Write out every entry exactly; the pictures do not belong in the copy.

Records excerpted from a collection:
*****
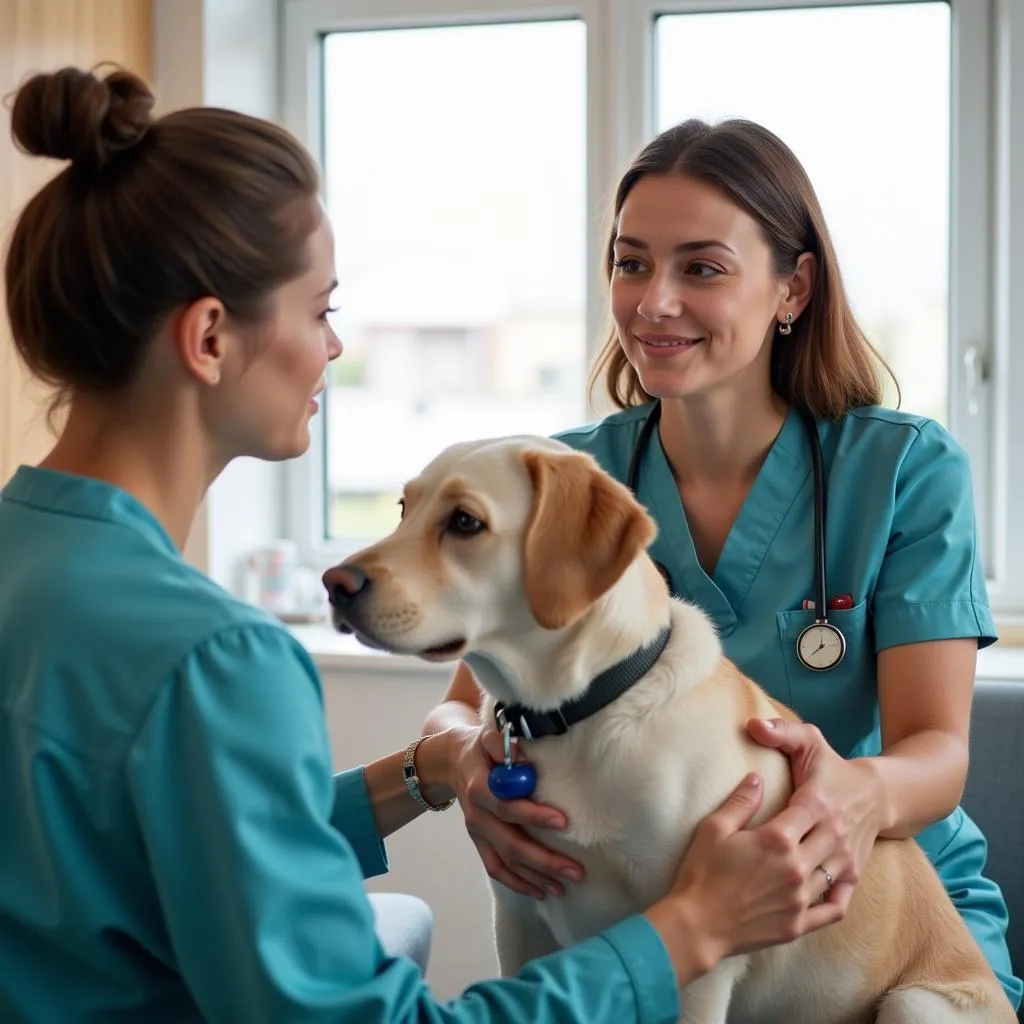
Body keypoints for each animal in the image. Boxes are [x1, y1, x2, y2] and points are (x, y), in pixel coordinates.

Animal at [323, 434, 1011, 1024]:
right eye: (404, 509)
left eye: (465, 522)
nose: (336, 584)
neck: (583, 712)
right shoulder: (518, 923)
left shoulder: (698, 957)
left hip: (913, 1002)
*****
Reply to the exercise:
Body keypoints for each animal in the image. Boxes are [x1, y1, x2, y2] and points are (x, y), in pixel coordinates.

Animal at [323, 434, 1011, 1024]:
right eye: (404, 509)
left eye: (465, 522)
nose: (336, 584)
neck: (583, 712)
right shoulder: (518, 923)
left shoulder: (698, 957)
left hip: (913, 1002)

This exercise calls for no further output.